Мысли у царя путались. Он продолжал улыбаться и к ужасу своему понимал, что выглядит дурак дураком. Шум в толпе усиливался.
— Выдай нам Ртищева!
— Милославских подай, кровопивцев, мы им суд учиним!
— Эй, государь, решай поскорее, некогда нам!
— Изменникам — смерть!
Царь словно очнулся от тяжелого сна, стал тихо говорить:
— Идите с миром домой, люди московские. Верьте моему слову: разберусь. Ступайте по домам. Просьбишки ваши сполню. Возвернусь в Москву — суд учиню…
— Не желаем в Москву!
— Деньги медные отмени, через них с голоду пухнем!
— Отмени, государь, помилуй!
— Пятинную деньгу не вели брать!
— Житья от купцов не стало, разорили, окаянные!
Толпа напирала. Передние ряды едва сдерживали хлынувшую к паперти массу народа.
— Разберусь, во всем разберусь, — бормотал царь, прижимая к жирной груди короткопалую ладонь, — слово даю государево.
Егорка ухватил царя за дутую золотую пуговицу:
— Эх, государь, чему верить-то? Нам, солдатам, и вовсе невмоготу стало, ни тебе пожрать, ни попить. Купчишки, целовальники медных денег против твоего указу не берут. Чему верить?

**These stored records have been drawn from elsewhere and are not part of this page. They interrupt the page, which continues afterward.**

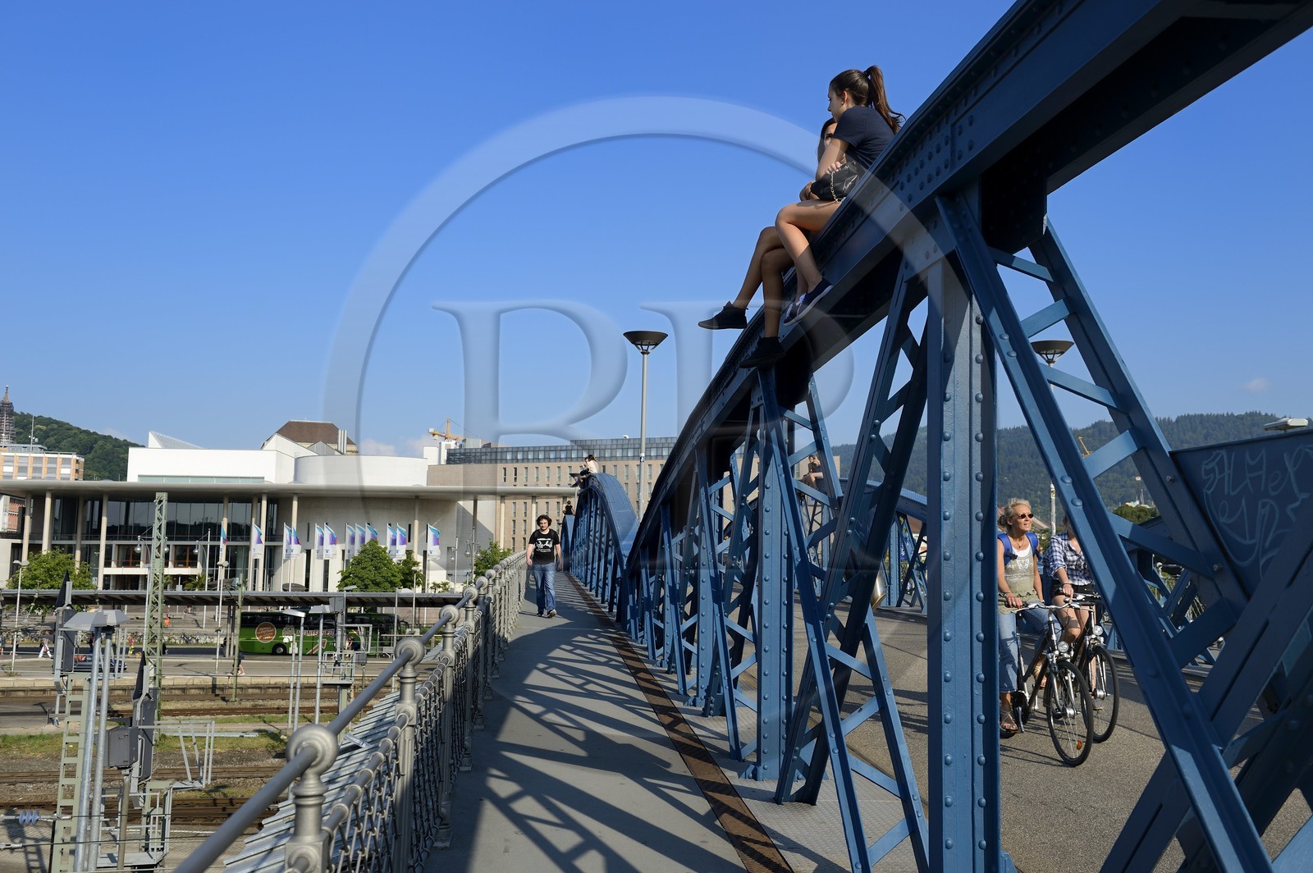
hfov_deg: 55.8
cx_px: 656
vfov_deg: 38.8
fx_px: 1239
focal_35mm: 34
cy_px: 436
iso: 100
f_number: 5.6
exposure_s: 1/400
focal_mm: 34
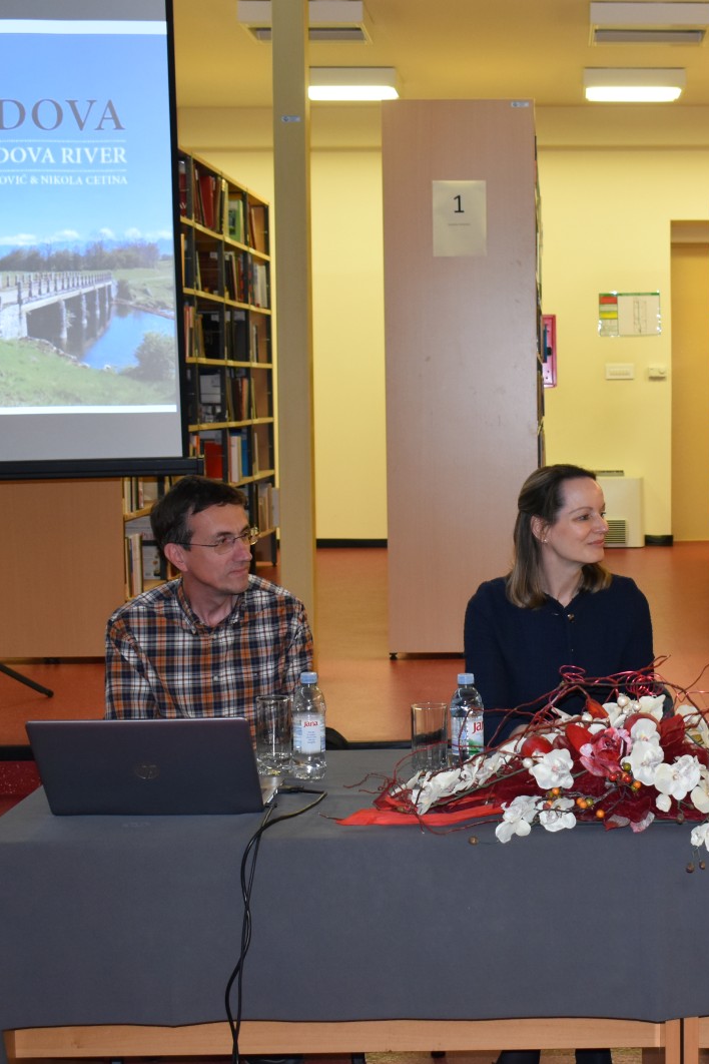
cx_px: 619
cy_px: 525
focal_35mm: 62
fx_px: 1824
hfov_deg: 21.6
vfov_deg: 32.5
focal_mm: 27
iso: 900
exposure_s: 1/60
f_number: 4
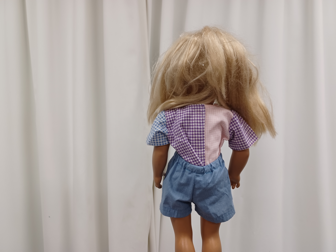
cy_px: 126
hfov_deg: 69.4
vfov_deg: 54.9
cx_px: 168
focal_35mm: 25
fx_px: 243
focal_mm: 4.6
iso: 250
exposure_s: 1/60
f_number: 1.8
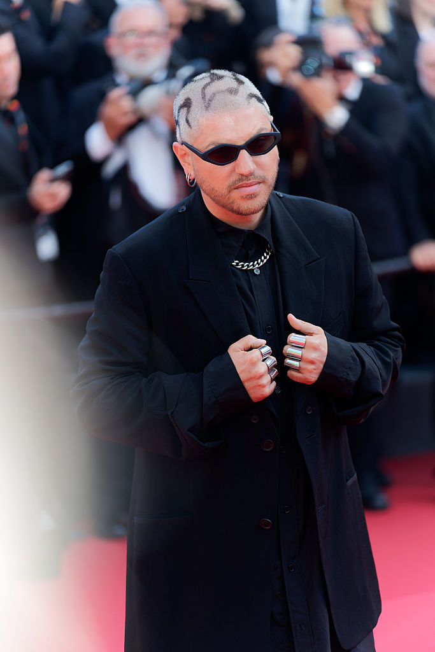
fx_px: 2718
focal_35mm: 150
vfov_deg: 13.7
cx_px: 218
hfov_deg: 9.2
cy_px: 326
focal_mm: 150
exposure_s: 1/400
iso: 125
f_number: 2.8
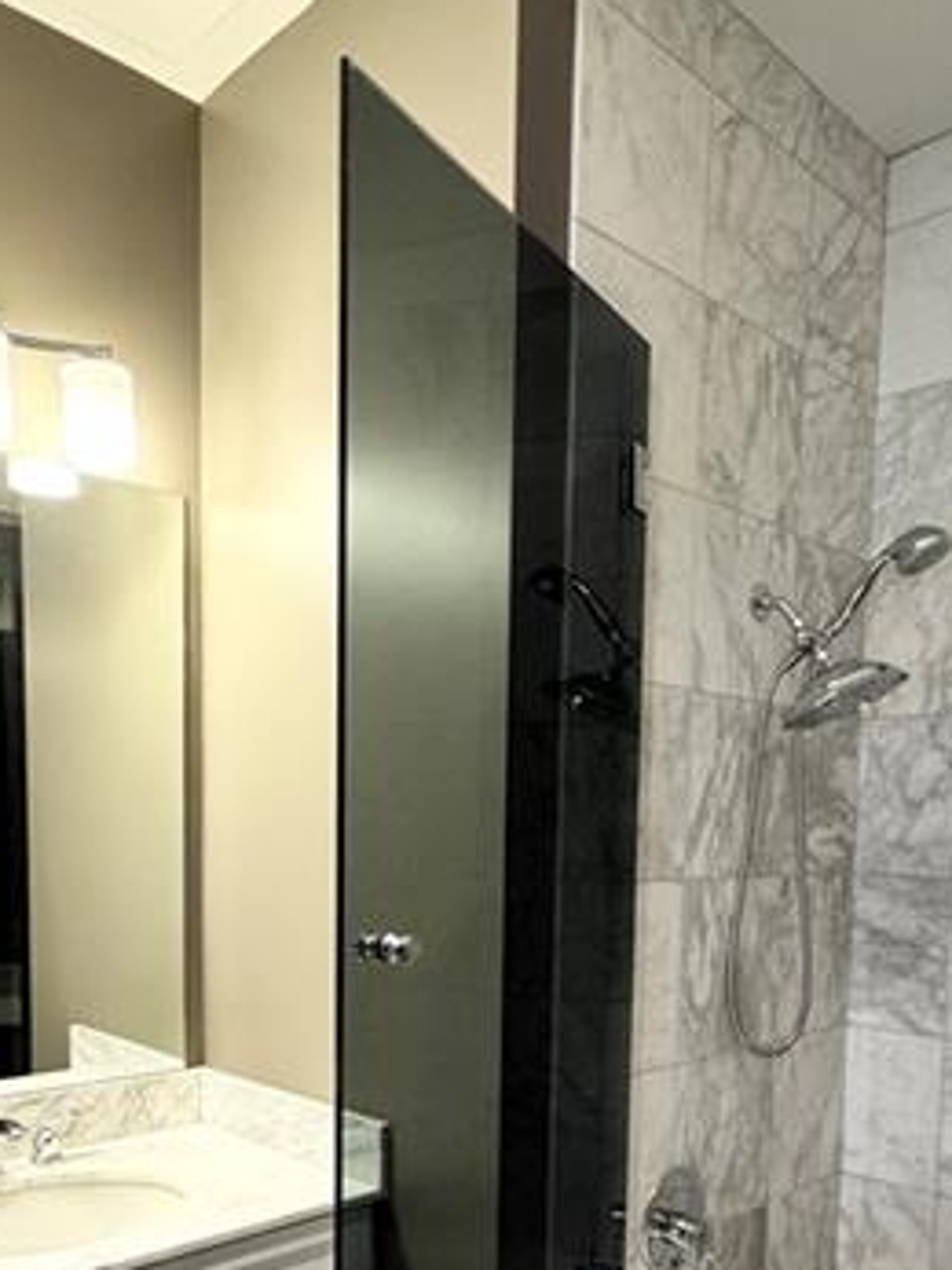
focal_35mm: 31
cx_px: 505
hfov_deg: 45.4
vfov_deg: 56.2
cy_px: 915
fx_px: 1137
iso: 250
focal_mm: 2.22
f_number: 2.2
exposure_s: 1/60
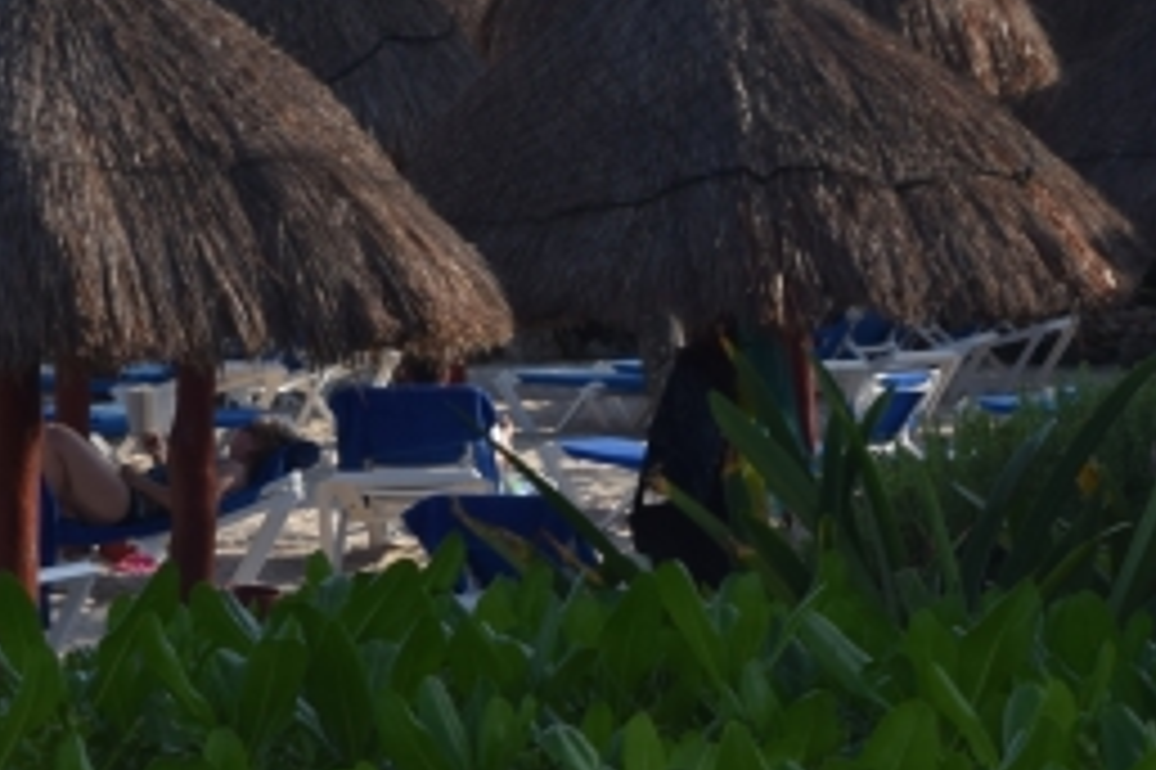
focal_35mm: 227
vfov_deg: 6.0
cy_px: 63
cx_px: -405
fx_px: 7284
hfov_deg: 8.9
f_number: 9
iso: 100
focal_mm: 38
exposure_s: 1/200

Вперед вытолкнули купца с разбитым лицом.
— Покайся перед государем в воровстве, гнида! — Лунка пригнул купца к царским ногам. — Кайся, вор!
— Не виновен я, невиноватый! — визжал купец. Его оттащили в сторону, замелькали кулаки. Царя оттолкнули, и золотая пуговица осталась в кулаке у Егорки. «Счастье принесет», — подумал про нее солдат и опустил пуговицу за голенище.
— Берегись! — раздались зычные оклики.
Рассекая толпу, отряд стрельцов подводил к царю оседланного, под дорогим арчаком[143]
коня. Алексей Михайлович, увидев его, взбодрился.— Верьте мне, миряне, слово сдержу! — выкрикнул он.
— А чтоб слово было крепко, давай ударим, — предложил Лунка и протянул ладонь. Ударили по рукам царь и архангельский мужик, сжали друг другу ладони, поглядели в глаза.
«Попадись ты мне, шпынь, — думал царь, глядя в веселое Лункино лицо, не до смеху станет».
«Ох, государь, — думал Лунка, — чую, нет тебе веры ни сегодня, ни завтра. Рука потная, скользкая, точно гадюку держишь».
Толпа одобрительно загудела: всем было видно, как на крыльце мужик с царем об руку бился. Царя подсадили в седло, и он, сопровождаемый стрельцами, шагом двинулся на свой, государев двор. Народ бросился следом.
— Государь, милости просим, не дай загинуть!
— Детишек спаси от смерти голодной!..
Захлопнулись ворота, тяжелые, железные, с облупившейся краской. Мрачные грозовые тучи надвигались со стороны Москвы. С высоты Коломенского холма многие увидели, как вспыхнула синим огнем шапка Ивана Великого и погасла. Пророкотал далекий гром…
С уходом царя в толпе начался разлад.
Вездесущий Егорка торопливо выкладывал приятелям новости:
— Ногаев, Жедринский и Жидкий, а с ними еще многие люди порешили уходить на Москву. Прошел слух, будто кто-то видел, как ускакал из усадьбы стольник Собакин. Не иначе как за подмогой.
Лунка, выслушав, сплюнул:
— Нам уходить рано. Дождемся, как царь поедет. Следом пойдем.
Провка Силантьев снял железную шапку, почесал в затылке:
— Не мешало бы от греха…
— Вечно ты сумлеваешься, — накинулся на него Фомка, — царь с Лункой об руку бился. Это знаешь… Царево слово.
Лунка угрюмо глядел на запертые ворота, думал о своем.
Поигрывая чеканом[144]
, к ним подошел знакомый рейтар из полка Тарбеева галичанин Федор Поливкин, красивый чернявый парень с белозубой улыбкой.— Что носы повесили, датошные?
— А ты чему радуешься?
— Чую, быть потехе. — Поливкин взмахнул чеканом.
— Никак драться собрался… Вечно они так, рейтары-то, им бы лишь рожу бить, неважно за что, за царя, за бабу ли…
— А вам только водку жрать, кисла шерсть.
Взвизгнули ворота, отворились. Показались несколько всадников. Впереди опять боярин Стрешнев, но уже в кольчуге, при сабле. Сзади тряслись в седлал урядники полка Аггея Шепелева.